Sobre contraintuição
Uma conversa com o deputado federal equatoriano Keevin Gallardo Ruiz sobre como reimaginar a política
Estou em Istambul, na Turquia, como observadora convidada na 152ª Assembleia da Inter-Parliamentary Union (IPU). Sempre tive o sonho de conhecer a cidade e fico muito feliz por finalmente realizá-lo (ou seja, neste momento, estou em um estado quase oposto ao hüzün melancólico descrito pelo escritor turco Orhan Pamuk em Istambul).
Nos últimos dias, tenho conversado com parlamentares de diferentes países para entender como enxergam a política hoje e como a reimaginariam. Um desses encontros foi com o equatoriano Keevin Gallardo Ruiz, de 29 anos, eleito pelo partido de centro-direita Ação Democrática Nacional (ADN), legenda também do atual presidente Daniel Noboa. Procurei-o após uma intervenção dele no Fórum dos Parlamentares Jovens da IPU, na qual destacou que o Equador possui o segundo parlamento com o maior número de jovens do mundo. Isso me levou a supor que ele poderia trazer reflexões interessantes sobre como reimaginar a política.

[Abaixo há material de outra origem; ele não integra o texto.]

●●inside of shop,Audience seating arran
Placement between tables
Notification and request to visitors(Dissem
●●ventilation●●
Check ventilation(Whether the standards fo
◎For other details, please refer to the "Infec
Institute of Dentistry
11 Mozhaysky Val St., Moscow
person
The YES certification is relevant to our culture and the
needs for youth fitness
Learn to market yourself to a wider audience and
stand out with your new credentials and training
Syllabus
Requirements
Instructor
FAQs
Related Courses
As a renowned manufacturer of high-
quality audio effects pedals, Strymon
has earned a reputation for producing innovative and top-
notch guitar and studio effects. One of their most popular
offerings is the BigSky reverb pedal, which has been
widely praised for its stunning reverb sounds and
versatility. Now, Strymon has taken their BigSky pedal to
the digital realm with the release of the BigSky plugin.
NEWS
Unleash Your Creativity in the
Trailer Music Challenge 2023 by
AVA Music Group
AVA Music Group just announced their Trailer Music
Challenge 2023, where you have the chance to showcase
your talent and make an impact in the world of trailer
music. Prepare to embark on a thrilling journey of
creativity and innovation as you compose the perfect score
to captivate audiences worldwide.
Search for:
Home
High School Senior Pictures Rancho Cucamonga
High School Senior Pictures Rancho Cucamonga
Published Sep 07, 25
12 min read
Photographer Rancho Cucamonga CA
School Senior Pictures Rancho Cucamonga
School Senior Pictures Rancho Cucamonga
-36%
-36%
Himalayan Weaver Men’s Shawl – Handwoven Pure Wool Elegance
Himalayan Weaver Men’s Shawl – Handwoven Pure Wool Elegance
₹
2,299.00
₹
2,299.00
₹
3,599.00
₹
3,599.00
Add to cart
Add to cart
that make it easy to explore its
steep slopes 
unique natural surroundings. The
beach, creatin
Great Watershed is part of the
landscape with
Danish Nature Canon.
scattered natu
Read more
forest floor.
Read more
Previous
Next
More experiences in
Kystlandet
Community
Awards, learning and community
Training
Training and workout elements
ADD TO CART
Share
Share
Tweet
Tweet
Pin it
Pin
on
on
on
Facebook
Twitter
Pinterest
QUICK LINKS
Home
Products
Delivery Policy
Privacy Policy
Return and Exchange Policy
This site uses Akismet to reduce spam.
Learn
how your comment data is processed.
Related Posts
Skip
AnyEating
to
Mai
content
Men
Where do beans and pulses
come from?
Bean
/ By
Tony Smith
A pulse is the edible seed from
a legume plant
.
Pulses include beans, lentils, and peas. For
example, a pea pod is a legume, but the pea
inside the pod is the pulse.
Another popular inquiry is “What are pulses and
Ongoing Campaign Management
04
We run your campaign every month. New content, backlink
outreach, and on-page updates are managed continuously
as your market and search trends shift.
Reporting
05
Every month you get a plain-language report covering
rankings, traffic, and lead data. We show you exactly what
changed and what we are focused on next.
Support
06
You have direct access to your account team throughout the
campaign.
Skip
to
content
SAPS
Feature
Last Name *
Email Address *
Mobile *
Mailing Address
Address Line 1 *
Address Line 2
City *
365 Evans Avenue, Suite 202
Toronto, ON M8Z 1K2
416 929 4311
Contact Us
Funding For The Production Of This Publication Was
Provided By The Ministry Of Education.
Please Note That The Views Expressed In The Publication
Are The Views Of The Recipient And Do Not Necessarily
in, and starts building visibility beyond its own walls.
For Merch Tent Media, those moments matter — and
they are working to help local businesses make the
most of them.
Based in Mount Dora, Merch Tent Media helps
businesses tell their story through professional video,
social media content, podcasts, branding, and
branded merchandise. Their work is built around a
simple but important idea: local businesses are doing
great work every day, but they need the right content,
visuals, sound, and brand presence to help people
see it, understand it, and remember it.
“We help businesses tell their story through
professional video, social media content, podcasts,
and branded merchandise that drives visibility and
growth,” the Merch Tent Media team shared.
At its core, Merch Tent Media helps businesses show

Ruiz não propõe uma reimaginação da política nem no plano conceitual, nem na forma de compreendê-la em sua essência, mas no terreno das práticas. Sua definição de política — centrada na ideia de serviço público — recorre a um repertório amplamente difundido e, em certa medida, aproxima-se de uma linguagem mais moralizante (e, talvez, populista).
Quando ele desloca a discussão para a prática, suas ideias se organizam em torno de três eixos: ampliar o acesso à política, reduzindo a dependência de recursos financeiros para disputar eleições; reformar o sistema partidário, com o fechamento dos chamados “partidos de aluguel” e a redução do número de legendas (uma proposta com traços autoritários; a ideia de fechamento de partidos políticos me causa, no mínimo, desconforto, ainda que eu não veja partidos de aluguel com bons olhos); e fortalecer a formação política, com a criação de mecanismos que garantam não apenas a presença, mas também a participação efetiva de jovens na vida partidária.
A conversa foi interessante porque, embora situado à direita do espectro político, Ruiz defende uma proposta que tensiona expectativas convencionais: ampliar o acesso às candidaturas para lideranças de áreas rurais e indígenas, frequentemente excluídas por barreiras econômicas. Há aqui um elemento de contraintuição que merece atenção. Sua experiência pessoal — especialmente a necessidade de se endividar para financiar a própria campanha — aparece como um elemento estruturante do seu diagnóstico, o que me leva a pensar em como trajetórias individuais podem ser mobilizadas na construção de pontes de diálogo.
Essa mobilização da própria trajetória, no entanto, também se manifesta de forma menos promissora. Em alguns momentos, a fala de Ruiz assume um tom mais próximo do discurso de campanha: ao ser questionado sobre diferenças entre parlamentares jovens e mais experientes, ele desloca a discussão para a sua própria produção legislativa, tomando-a como medida de desempenho parlamentar. Essa associação, no entanto, não é necessariamente válida. A mobilização legislativa — especialmente a apresentação de projetos de lei — é apenas uma das várias dimensões possíveis de avaliação e, por si só, não permite aferir a qualidade do trabalho parlamentar.
Mais do que o conteúdo específico das propostas, a conversa reforçou algo mais fundamental (já que eu não esperava ouvir algumas das posições que ele apresentou): a importância do diálogo e da escuta como práticas constitutivas da política.